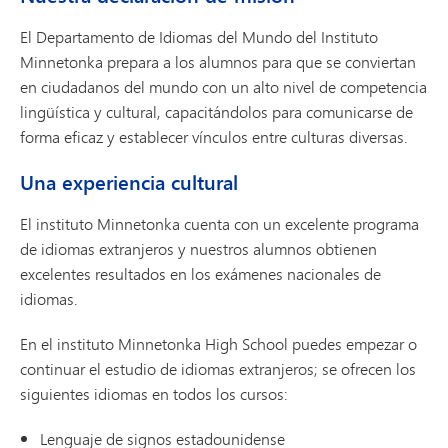
El Departamento de Idiomas del Mundo del Instituto
Minnetonka prepara a los alumnos para que se conviertan
en ciudadanos del mundo con un alto nivel de competencia
lingüística y cultural, capacitándolos para comunicarse de
forma eficaz y establecer vínculos entre culturas diversas.
Una experiencia cultural
El instituto Minnetonka cuenta con un excelente programa
de idiomas extranjeros y nuestros alumnos obtienen
excelentes resultados en los exámenes nacionales de
idiomas.
En el instituto Minnetonka High School puedes empezar o
continuar el estudio de idiomas extranjeros; se ofrecen los
siguientes idiomas en todos los cursos:
Lenguaje de signos estadounidense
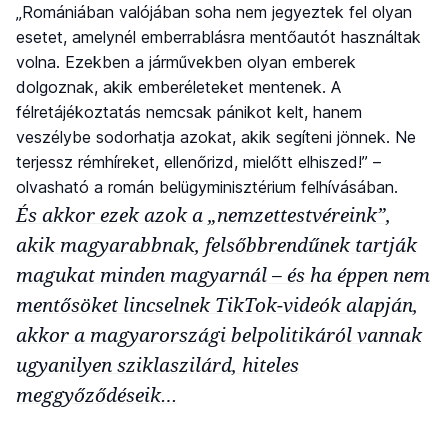
„Romániában valójában soha nem jegyeztek fel olyan
esetet, amelynél emberrablásra mentőautót használtak
volna. Ezekben a járművekben olyan emberek
dolgoznak, akik emberéleteket mentenek. A
félretájékoztatás nemcsak pánikot kelt, hanem
veszélybe sodorhatja azokat, akik segíteni jönnek. Ne
terjessz rémhíreket, ellenőrizd, mielőtt elhiszed!” –
olvasható a román belügyminisztérium felhívásában.
És akkor ezek azok a „nemzettestvéreink”,
akik magyarabbnak, felsőbbrendűnek tartják
magukat minden magyarnál – és ha éppen nem
mentősöket lincselnek TikTok-videók alapján,
akkor a magyarországi belpolitikáról vannak
ugyanilyen sziklaszilárd, hiteles
meggyőződéseik…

--------------------

Your assignment -> Return the line that contains "mentősöket lincselnek TikTok-videók", along with every line after it in the data above, exactly and with nothing else.

Output ->
mentősöket lincselnek TikTok-videók alapján,
akkor a magyarországi belpolitikáról vannak
ugyanilyen sziklaszilárd, hiteles
meggyőződéseik…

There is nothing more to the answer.